According to the United States Census Bureau, the city has a total area of 4.7 km2, of which 4.4 km2 is land and 0.3 km2, or 7.09%, is water.

==Demographics==

Historical population
| Census | Pop. | Note | %± |
| 1930 | 713 |  | — |
| 1940 | 804 |  | 12.8% |
| 1950 | 1,125 |  | 39.9% |
| 1960 | 1,344 |  | 19.5% |
| 1970 | 1,167 |  | −13.2% |
| 1980 | 1,673 |  | 43.4% |
| 1990 | 1,793 |  | 7.2% |
| 2000 | 1,942 |  | 8.3% |
| 2010 | 2,356 |  | 21.3% |
| 2020 | 2,021 |  | −14.2% |
U.S. Decennial Census 1850–1900 1910 1920 1930 1940 1950 1960 1970 1980 1990 2000 2010

===2020 census===

As of the 2020 census, Rio Hondo had a population of 2,021. The median age was 39.4 years. 26.0% of residents were under the age of 18 and 19.3% of residents were 65 years of age or older. For every 100 females there were 92.3 males, and for every 100 females age 18 and over there were 89.1 males age 18 and over.

0.0% of residents lived in urban areas, while 100.0% lived in rural areas.

There were 685 households in Rio Hondo, of which 38.5% had children under the age of 18 living in them. Of all households, 43.8% were married-couple households, 16.8% were households with a male householder and no spouse or partner present, and 34.3% were households with a female householder and no spouse or partner present. About 24.7% of all households were made up of individuals and 15.0% had someone living alone who was 65 years of age or older.

There were 797 housing units, of which 14.1% were vacant. The homeowner vacancy rate was 3.0% and the rental vacancy rate was 4.9%.

- _INFORMATION SUPPLIED_:
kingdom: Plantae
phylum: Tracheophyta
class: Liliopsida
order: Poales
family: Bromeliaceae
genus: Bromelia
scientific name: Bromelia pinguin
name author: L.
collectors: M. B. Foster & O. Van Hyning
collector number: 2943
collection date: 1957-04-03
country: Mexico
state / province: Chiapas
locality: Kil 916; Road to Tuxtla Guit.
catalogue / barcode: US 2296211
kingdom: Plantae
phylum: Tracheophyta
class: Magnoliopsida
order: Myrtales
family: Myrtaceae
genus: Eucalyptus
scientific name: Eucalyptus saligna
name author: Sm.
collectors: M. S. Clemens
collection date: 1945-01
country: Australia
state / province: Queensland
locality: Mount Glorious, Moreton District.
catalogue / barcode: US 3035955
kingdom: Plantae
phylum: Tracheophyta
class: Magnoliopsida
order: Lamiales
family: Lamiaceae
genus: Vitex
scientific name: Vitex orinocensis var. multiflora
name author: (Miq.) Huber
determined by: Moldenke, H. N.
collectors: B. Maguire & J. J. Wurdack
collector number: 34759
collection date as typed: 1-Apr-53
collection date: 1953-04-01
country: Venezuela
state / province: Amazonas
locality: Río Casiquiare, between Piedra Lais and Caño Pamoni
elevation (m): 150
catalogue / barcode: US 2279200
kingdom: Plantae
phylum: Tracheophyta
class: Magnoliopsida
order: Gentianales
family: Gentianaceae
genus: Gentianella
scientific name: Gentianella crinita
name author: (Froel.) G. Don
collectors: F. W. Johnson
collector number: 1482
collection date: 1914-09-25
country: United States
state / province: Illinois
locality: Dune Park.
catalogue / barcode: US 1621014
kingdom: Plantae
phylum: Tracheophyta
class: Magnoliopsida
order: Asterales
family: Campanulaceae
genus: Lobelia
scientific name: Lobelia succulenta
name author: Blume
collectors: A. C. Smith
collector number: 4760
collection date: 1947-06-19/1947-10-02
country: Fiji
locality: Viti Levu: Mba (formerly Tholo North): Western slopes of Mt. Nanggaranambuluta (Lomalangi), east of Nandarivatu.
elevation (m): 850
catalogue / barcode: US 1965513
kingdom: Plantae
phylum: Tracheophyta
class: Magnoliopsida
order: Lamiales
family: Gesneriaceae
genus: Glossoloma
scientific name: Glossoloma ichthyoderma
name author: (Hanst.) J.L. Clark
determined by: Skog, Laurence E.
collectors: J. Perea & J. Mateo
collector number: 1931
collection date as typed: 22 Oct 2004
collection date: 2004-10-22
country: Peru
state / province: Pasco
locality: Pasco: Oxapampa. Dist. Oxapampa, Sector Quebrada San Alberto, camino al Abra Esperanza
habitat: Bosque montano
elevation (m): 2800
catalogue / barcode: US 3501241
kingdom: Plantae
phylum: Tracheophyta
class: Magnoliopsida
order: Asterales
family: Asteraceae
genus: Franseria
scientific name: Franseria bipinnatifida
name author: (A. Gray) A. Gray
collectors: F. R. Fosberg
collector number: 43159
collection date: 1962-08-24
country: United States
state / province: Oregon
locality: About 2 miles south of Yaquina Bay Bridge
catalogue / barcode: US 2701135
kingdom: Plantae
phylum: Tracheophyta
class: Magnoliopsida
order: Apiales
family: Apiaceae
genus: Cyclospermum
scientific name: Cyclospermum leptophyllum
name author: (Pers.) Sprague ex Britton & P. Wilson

- _YOUR TASK_:
Rewrite the part of the demographics section that begins at "As of the 2020" and stops after "in rural areas.", swapping "residents" for "inhabitants".

- _RESPONSE_:
As of the 2020 census, Rio Hondo had a population of 2,021. The median age was 39.4 years. 26.0% of inhabitants were under the age of 18 and 19.3% of inhabitants were 65 years of age or older. For every 100 females there were 92.3 males, and for every 100 females age 18 and over there were 89.1 males age 18 and over.

0.0% of inhabitants lived in urban areas, while 100.0% lived in rural areas.